I developed an implementation of Message Passing Interface(MPI) in software for TRIPS. I implemented about 20 commonly used MPI routines. I am working on the performance analysis now.
In this project jointly with Suriya , we developed a framework for generating custom hardware to execute streaming applications. We accept streaming applications written in StreamIt and generate synthesizable Verilog code. This Verilog code is synthesized using the Synopisis Verilog compiler to produxe RTL. This is equivalent to the hardware that performs the application in hardware.
High performance implementation of Cholesky factorization on SMP architectures - Project report
This project explores multiple ways of partioning, parallelizing and scheduling Cholesky factorization, within the OPENFLAME framework.
This project explored the various approaches for the design and implementation of the Pattern Matching
kernel on TRIPS SVM system to exploit the available parallelism and hide communication latency
efficiently. Pattern Matching being a embarassingly parallel application, it was shown that the TRIPS SVM
system generates a speedup of nearly 4x with 4 processors versus the uniprocessor version.
Projects prior to grad school
Basic Block Architecture for Power Saving
Basic Block Architecture for Power Saving (B2APS)” introduces a new approach towards power saving
with no compromise in performance. The principal aim of this approach is to handle the entire architecture
in terms of basic blocks with compiler support and restructure the underlying architecture to handle blocks
and implement deterministic clock gating techniques. The proposed area of focus includes cache, register
files and pipeline units and functional units.

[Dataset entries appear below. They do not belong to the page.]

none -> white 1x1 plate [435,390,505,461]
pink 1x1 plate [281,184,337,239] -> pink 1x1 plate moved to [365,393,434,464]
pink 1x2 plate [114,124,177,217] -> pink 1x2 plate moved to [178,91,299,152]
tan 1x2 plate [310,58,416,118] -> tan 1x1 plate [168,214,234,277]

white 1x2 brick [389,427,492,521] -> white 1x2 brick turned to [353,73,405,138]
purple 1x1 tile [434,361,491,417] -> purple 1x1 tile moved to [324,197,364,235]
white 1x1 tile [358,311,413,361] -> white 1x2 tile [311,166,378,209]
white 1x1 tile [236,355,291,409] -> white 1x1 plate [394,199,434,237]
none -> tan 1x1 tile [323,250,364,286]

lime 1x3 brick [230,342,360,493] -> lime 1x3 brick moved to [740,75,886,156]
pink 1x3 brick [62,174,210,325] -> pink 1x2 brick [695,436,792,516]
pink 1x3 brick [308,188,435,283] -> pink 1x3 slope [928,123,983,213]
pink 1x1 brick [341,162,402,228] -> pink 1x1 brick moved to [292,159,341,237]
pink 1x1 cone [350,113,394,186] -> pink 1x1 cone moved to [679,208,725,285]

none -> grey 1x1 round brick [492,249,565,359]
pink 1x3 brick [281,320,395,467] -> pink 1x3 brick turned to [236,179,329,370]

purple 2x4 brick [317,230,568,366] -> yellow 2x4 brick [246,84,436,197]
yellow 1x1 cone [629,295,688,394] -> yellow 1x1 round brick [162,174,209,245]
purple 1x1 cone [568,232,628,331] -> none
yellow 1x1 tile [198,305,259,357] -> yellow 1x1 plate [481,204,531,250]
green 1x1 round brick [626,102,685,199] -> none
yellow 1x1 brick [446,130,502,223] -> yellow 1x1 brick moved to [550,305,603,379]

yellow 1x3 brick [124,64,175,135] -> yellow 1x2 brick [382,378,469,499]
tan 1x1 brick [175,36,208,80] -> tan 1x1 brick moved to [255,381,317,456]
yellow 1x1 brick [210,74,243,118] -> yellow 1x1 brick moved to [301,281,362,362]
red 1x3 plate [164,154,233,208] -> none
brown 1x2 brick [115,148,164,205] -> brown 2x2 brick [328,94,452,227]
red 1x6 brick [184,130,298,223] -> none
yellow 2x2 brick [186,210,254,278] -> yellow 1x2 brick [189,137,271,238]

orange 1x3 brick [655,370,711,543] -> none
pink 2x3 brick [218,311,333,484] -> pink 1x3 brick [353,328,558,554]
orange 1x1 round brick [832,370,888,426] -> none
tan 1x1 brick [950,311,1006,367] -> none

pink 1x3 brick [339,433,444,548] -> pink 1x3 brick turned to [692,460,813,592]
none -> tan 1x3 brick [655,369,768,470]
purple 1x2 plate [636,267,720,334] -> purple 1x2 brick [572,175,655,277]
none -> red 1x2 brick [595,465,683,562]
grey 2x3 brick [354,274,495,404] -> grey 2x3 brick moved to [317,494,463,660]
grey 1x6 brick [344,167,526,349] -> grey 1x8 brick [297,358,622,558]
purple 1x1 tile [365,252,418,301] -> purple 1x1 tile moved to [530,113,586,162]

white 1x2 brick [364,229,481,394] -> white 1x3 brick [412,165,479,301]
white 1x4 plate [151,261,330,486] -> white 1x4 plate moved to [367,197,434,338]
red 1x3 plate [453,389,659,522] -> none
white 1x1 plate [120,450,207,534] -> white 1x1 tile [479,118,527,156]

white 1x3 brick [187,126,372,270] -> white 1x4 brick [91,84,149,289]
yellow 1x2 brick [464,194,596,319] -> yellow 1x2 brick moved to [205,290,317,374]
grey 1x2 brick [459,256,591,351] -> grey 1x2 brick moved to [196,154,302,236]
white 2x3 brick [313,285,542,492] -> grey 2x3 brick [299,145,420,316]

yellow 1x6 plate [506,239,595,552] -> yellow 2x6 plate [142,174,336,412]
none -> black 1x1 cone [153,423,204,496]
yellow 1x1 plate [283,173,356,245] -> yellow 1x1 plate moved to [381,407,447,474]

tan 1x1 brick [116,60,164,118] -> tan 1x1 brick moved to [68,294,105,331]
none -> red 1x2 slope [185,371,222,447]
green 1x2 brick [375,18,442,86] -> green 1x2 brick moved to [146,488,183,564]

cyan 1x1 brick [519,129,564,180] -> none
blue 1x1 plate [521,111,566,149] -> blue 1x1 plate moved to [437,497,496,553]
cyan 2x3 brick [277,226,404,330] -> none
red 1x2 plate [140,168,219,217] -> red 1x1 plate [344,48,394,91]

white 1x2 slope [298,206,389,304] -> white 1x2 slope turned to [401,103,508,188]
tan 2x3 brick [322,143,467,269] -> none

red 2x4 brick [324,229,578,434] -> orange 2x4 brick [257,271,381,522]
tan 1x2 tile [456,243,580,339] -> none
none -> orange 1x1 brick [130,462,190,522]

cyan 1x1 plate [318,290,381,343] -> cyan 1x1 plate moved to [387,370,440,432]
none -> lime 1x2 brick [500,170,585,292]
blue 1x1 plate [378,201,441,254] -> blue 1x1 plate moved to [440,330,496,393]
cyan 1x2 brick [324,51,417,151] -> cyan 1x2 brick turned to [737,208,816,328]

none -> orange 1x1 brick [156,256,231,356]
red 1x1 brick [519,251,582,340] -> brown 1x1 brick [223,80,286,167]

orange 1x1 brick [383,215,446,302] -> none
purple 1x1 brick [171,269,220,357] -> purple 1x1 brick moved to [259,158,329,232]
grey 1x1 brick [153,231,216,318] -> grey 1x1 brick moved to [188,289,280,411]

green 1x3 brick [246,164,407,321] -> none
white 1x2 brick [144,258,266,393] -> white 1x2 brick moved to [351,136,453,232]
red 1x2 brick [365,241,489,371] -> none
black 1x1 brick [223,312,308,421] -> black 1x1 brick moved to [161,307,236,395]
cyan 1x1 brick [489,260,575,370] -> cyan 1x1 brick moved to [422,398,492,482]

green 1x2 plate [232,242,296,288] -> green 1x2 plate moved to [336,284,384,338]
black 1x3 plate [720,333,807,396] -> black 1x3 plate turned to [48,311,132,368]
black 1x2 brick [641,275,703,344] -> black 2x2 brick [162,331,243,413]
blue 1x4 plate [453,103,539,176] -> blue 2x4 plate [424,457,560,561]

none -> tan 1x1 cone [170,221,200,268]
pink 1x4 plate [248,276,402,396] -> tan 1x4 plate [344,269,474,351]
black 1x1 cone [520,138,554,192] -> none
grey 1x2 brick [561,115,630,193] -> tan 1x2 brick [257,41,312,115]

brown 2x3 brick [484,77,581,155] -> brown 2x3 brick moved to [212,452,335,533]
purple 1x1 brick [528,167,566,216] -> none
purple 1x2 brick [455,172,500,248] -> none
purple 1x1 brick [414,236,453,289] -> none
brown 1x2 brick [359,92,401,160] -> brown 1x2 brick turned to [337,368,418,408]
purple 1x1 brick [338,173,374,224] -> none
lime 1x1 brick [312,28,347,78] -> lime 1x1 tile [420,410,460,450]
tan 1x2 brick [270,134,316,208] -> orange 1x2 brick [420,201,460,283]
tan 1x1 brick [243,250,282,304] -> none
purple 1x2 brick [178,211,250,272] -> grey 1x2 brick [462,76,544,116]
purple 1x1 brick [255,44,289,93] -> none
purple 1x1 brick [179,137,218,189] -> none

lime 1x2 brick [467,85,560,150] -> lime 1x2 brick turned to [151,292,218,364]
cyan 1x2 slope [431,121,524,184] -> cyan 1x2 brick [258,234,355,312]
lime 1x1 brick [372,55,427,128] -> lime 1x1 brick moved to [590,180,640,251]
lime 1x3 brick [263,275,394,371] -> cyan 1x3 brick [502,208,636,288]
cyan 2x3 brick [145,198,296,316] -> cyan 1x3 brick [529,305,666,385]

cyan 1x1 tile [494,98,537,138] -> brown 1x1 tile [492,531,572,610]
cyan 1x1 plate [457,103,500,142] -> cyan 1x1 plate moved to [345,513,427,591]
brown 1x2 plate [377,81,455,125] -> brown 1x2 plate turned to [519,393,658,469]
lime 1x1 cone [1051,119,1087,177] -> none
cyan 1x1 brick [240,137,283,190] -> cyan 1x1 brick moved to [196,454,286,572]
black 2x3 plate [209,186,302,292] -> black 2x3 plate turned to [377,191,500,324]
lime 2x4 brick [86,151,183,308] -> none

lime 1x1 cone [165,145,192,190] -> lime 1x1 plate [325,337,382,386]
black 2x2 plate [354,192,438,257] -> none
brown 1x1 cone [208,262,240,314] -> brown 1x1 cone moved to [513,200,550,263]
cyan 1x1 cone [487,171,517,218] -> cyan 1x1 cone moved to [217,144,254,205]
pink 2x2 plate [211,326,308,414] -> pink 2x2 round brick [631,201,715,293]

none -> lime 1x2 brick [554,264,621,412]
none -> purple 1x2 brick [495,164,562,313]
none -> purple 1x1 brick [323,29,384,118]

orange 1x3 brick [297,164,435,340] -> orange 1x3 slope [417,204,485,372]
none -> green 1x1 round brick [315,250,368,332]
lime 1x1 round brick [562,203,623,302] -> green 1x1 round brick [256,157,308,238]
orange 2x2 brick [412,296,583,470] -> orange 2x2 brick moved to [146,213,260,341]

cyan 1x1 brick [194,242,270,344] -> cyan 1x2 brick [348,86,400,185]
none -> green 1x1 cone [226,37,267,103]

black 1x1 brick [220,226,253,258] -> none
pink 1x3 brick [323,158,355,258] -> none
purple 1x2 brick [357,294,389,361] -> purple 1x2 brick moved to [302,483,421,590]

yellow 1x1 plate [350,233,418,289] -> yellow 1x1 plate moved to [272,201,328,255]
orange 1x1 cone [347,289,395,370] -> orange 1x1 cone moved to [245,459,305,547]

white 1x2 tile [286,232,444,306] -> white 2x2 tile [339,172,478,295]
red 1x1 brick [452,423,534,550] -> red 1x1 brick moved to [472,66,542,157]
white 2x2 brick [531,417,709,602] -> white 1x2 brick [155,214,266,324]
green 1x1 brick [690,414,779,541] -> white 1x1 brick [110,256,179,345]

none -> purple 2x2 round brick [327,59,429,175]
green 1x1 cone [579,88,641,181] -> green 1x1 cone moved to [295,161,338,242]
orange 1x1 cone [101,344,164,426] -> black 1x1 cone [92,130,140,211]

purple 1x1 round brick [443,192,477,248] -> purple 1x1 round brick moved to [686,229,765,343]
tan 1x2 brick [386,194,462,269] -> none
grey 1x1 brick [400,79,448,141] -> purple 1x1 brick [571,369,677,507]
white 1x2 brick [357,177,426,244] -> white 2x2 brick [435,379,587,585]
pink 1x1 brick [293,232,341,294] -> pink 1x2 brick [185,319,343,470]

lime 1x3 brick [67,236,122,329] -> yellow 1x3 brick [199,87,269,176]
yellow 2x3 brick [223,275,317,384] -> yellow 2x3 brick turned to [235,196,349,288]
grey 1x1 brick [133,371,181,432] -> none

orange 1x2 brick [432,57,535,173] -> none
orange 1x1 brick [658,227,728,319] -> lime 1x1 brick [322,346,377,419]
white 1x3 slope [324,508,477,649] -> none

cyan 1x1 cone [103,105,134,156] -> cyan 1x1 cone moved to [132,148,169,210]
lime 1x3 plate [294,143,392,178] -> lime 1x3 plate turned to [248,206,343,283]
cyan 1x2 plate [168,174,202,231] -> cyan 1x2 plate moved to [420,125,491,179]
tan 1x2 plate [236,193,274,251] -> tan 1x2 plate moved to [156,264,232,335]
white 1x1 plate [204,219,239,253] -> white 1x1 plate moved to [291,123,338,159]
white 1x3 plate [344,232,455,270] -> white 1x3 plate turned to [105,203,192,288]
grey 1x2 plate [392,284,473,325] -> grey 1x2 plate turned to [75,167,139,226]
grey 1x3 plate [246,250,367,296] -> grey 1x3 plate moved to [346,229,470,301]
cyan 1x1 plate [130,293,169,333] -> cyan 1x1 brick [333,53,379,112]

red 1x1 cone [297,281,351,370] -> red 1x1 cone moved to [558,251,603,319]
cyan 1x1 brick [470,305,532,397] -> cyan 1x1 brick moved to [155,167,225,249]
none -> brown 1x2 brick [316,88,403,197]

Thread selection for SMT processor based on Function Unit usage in hardware.
Thread selection for SMT processor based on Function Unit usage in hardware.
The performance of a simultaneous multithreading processor depends on the ability of the processor to
exploit the choice available during instruction fetch, and hence a good thread selection mechanism should
be in place. This project implemented such a mechanism of thread selection by predicting the usage of
functional unit (FU) in hardware, using SMT Simple scalar simulator. It was observed that the proposed
mechanism was effective with benchmarks that involve extensive floating point and integer computations.
In most other benchmarks, thread selection based on ICount gave better performance in terms of IPC.
Implementation Of Pthreads and OpenMP In An MPI Environment Project report
The aim of the project is to obtain optimal performance from both the processors of all the using MPI for
internodes communication and Pthread/OpenMP for parallelizing computation (intra node).
Using Chaos theory for Steganography
I developed a stegonography method using chaotic random generator.